Un pensamiento que me cuesta sintetizar en pocas líneas me ronda hace días, aunque pero no por ello demoro un homenaje personal y profesional a un recién laureado en la nueva jornada de la Prensa Cubana, el fotógrafo Manuel Muñoa, con el que compartí muchas coberturas y contactos familiares, en distintos y distantes tiempos en Prensa Latina.
Y lo hago pensando más allá de su laboriosa, oportuna y eficiente entrega a una misión muchas veces poco reconocida, aunque se repita formalmente el valor de una imagen, superior a mil palabras, en numerosas ocasiones. Tengo en mi mente a muchos de aquellos con los que comencé a formarme, en 1969, como profesional integral de una agencia de noticias y que nunca alcanzaron lauros.
Conocí a Muñoa cuando encabecé la Redacción Nacional, años después de haber sido jefe y alumno –curiosa paradoja de mi currículo periodístico—de gigantes del lente como los hermanos Viñas, Miguelito y Joaquín (Quino), Pablo Pildaín, Rogelio Moré, Venancio Díaz y Tomás García, entre los mejores y menos reconocidos públicamente a finales de los años 60.

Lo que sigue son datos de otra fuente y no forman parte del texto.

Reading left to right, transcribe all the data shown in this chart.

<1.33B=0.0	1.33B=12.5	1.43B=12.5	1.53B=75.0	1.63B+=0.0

Sus historias, logros y profesionalidad meritarían textos apartes, que lamentablemente no fueron escritos en su momento y que hubieran servido como lecciones para el presente y el futuro.

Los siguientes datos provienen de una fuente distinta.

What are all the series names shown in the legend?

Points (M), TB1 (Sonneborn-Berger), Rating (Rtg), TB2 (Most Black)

Las anónimas e interminables jornadas en mal ventilados laboratorios, cargados del hiposulfito de los fijadores; la manipulación y revelado de negativos; su impresión en distintos papeles en blanco y negro –según su “dureza” (densidad), eran el colofón de la noticiosa instantánea tomada, muchas veces, en condiciones de suma complejidad, no sólo por la dinámica del acontecimiento reportado.
A los muchachones de la fotografía de prensa de entonces les gustaba ser diferenciados de otros creadores de imágenes, desde los publicitarios a los “lambios”, esos que se dedicaban a buscar su sustento en bodas, fiestas de 15 y bautizos, e incluso costaba trabajo que participaran en salones especializados convocados por la Unión de Periodistas de Cuba porque, como alguno me afirmó con plena convicción, ellos trabajaban para cumplir con una misión periodística y no para competir.
Admito que tuve poco y esporádico éxito en lograr una mayor visibilidad de aquella tropa que no publicaba en los medios de prensa nacionales de gran circulación y que cuando lo hacían era bajo el crédito de dos letras: PL.
Los que nos formamos en ese entorno —las agencias cablegráficas de entonces— sabrán de lo que hablo porque la condición de anonimato era consustancial al ejercicio profesional rutinario en ellas y sólo se firmaba aquello de fuentes propias o que tuviera especial relevancia. El extremo de esa poca exposición pública individual eran los gráficos.
Los tiempos, las prácticas y la técnica pueden haber cambiado, pero no los valores y condiciones humanas y profesionales de los trabajadores de prensa que hacen de la cámara su estandarte creativo, como lo ha sido y seguirá siendo el querido Manuel Muñoa.